__TAREFAS A FAZER__
a - Segundo o texto de apoio, em que lugar terminou a equipa dos Belenenses o campeonato 1990/91?
b - Indique se cada afirmação está de acordo com o texto de apoio e cite as palavras exatas do texto que o decidem. (i) O árbitro do jogo de 2 de junho de 1988 foi Ezequiel Feijão. (ii) Justino teve direito a cromo. (iii) No Sporting, Paulinho Cascavel foi substituído por Peter Houtman.

__TEXTO DE APOIO__
▼▼▼

Chalana dispensa apresentações. Ele próprio, reconheçamos, também não liga muito à apresentação. Contudo, o seu estilo ultra-blasé, a roçar o desmazelo puro, marcou pontos na década dourada dos torresmos, os anos 80. Com a chegada da proto-sofisticação dos anos 90, Chalana perdeu espaço e ganhou rugas, descendo a escada do sucesso aos trambolhões. Belém seria dos seus últimos estertores e daqui não leva boas recordações. Boas recordações leva de outros momentos, como nesta tertúlia entre “bigotis insignae”: Borges, o próprio Chalana e um tipo mascarado de Estaline com uns óculos supostamente engraçados.
Regressando a temas mais capilares, registamos o denodo belenense para emular artistas pop portugueses seus contemporâneos. Justino e Morato, em concreto, competiam em surdina para ser o fã nº1 de Marco Paulo (o cantor e não o actual treinador azul). Justino até talvez estivesse um passo adiante, como provou no cômputo das audições efectuadas, mas como não teve direito a cromo por ser eterno suplente, acabou por ser Morato a figurar na cover de um álbum apreendido numa feira em Ranholas.

Já Paulo Monteiro era um jogador polivalente que desenvolveu grande parte da sua carreira no Restelo e dali só saiu para ter prazer em representar o terceiro clube de outra cidade. Ele demonstrou de forma cabal a sua versatilidade ao inspirar um sem número de comparações graças à sua pomposa cabeleira.
Seria mais parecido com o seu primo Nel Monteiro?

Ou com José Malhoa (o pai da Ana e não o pintor naturalista)?

Ou seria com o José Cid?

Bom, o certo é que o rei vai nu e os Belenenses têm uma missão dura pela frente. E por muito inspiradores que sejam os cromos deste plantel, que não os levem muito à letra: é que esta equipa ficou em penúltimo no campeonato 1990/91.

quarta-feira, fevereiro 22, 2012

O Debute


Mais um pedacinho de história sacado sem permissão do You Tube. A data: tarde de 2 de Junho de 1988, 37ª e penúltima jornada da 1ª aventura de 20 clubes na Ia Liga. O local: Estádio Engº Vidal Pinheiro, santuário mítico do futebol europeu infelizmente desaparecido. O árbitro: Ezequiel Feijão, um nome bem “à árbitro”. As equipas: o Sport Comércio e Salgueiros, ainda sem patrocínio Ferbar, nem equipamento Hummel ou Adidas, nem tão pouco um ex-jugoslavo para amostra, alinhou com: El-Rei D. Madureira I; Carlos Brito (sim, esse mesmo), El-Rei D. Madureira II, Álvaro Maciel (histórico), Moreira (depois José Manuel) e Ferreirinha; Oliveira (brasileiro), José Luís (já teve direito a cromo e foi substituído neste jogo por Luís Filipe) e João (passaria tempos felizes em Felgueiras); Sr. Santos Cardoso e Jorginho. O Sporting Clube de Portugal jogou com: Damas; João Luís, Duílio (ainda com bigode), Morato e Mário Jorge; Virgílio (outro bigode; depois Litos), Oceano (talvez tivesse bigode) e Vítor Santos; Silvinho, Paulinho Cascavel (depois rendido por esse pré-Wolfswinkel de nome Peter Houtman) e Mr. Tony Sealy.

▲▲▲

__MATERIAL FORNECIDO__

▼▼▼

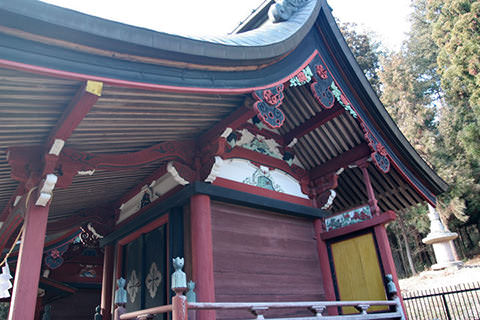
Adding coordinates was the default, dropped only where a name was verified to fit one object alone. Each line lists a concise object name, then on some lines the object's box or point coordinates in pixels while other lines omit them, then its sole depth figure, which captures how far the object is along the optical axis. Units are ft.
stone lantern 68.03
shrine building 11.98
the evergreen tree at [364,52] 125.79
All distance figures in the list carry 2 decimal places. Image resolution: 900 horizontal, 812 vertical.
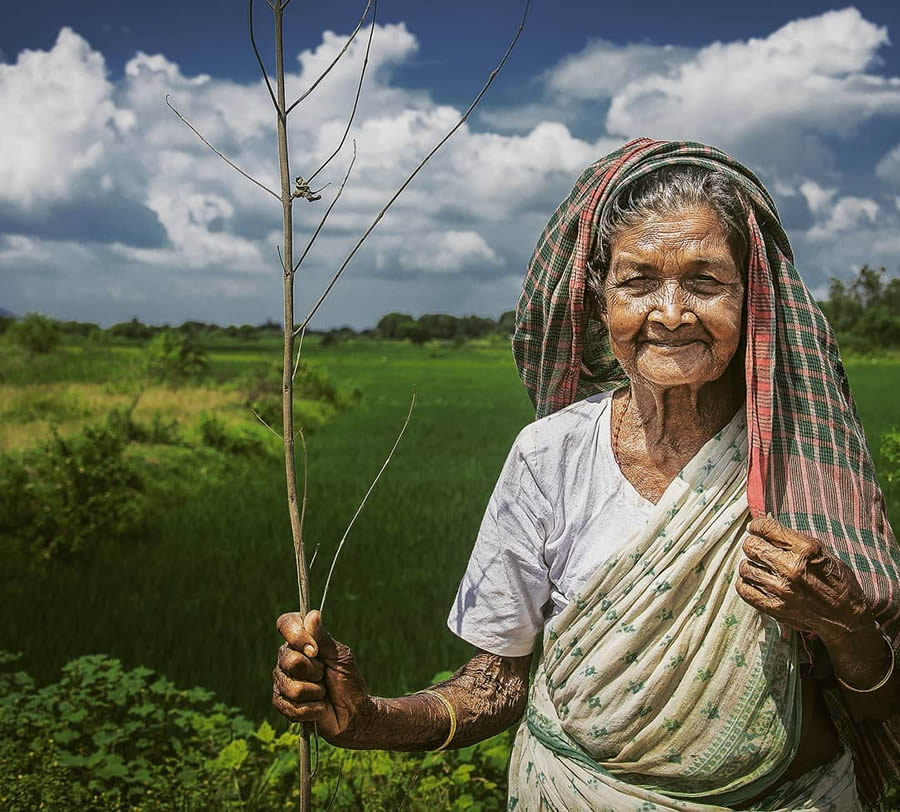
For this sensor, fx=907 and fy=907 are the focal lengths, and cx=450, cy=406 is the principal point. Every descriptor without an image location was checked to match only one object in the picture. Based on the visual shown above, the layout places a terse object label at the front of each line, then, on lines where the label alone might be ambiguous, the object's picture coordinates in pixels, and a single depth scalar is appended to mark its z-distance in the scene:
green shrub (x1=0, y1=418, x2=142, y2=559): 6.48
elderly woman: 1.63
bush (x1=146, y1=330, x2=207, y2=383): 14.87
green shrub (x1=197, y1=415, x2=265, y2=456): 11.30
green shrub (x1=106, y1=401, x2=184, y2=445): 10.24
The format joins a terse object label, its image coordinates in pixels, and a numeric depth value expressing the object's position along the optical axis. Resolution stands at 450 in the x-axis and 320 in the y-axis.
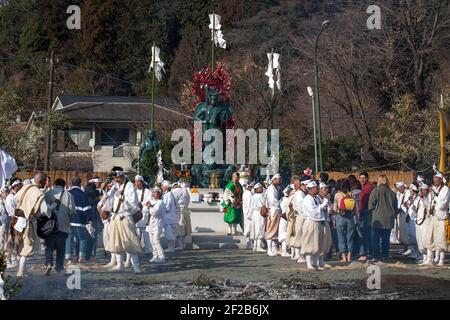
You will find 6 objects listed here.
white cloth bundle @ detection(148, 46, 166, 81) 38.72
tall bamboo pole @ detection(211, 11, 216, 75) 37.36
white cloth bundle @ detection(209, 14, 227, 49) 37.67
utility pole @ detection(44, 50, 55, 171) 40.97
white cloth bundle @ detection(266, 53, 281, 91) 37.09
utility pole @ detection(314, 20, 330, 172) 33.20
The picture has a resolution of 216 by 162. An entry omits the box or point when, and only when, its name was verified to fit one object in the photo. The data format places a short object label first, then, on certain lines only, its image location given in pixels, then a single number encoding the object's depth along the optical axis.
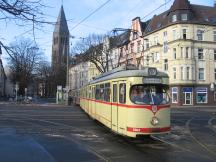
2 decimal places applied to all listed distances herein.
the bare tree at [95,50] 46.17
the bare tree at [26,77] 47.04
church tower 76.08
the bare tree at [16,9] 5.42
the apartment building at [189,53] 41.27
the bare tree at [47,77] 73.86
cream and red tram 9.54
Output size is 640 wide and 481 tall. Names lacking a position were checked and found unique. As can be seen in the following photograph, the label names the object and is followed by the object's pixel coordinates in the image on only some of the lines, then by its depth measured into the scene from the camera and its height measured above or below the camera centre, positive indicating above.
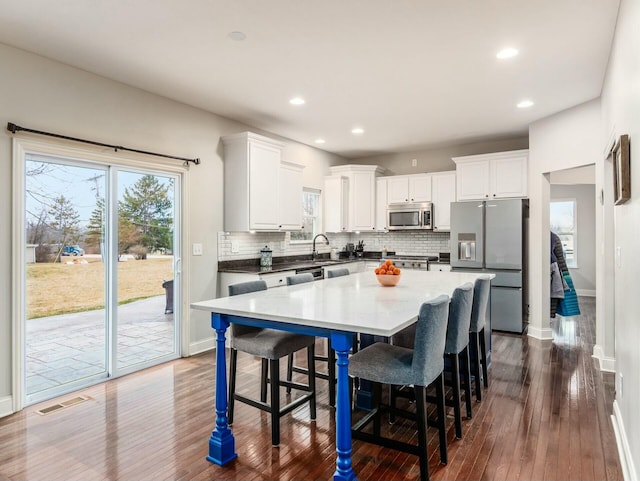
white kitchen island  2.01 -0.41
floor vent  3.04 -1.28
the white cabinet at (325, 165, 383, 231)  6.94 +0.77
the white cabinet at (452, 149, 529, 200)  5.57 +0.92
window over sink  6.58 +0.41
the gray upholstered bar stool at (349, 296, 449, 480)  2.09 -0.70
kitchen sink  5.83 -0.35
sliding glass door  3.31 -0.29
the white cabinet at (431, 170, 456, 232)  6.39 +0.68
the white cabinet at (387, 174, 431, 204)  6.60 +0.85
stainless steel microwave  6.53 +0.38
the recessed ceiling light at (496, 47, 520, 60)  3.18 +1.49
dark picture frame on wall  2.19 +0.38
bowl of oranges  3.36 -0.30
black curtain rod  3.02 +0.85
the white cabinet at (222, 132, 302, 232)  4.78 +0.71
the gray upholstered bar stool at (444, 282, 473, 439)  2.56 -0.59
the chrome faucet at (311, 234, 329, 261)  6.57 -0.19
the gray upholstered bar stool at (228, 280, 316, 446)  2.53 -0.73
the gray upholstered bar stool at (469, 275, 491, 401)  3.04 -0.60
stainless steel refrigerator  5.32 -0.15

▲▲▲

__RESPOSTAS POR ORDEM__
a - Em penúltimo lugar.

b -
(i) Sim: "O árbitro: Ezequiel Feijão".
(ii) Não: "como não teve direito a cromo por ser eterno suplente".
(iii) Sim: "Paulinho Cascavel (depois rendido por esse pré-Wolfswinkel de nome Peter Houtman)".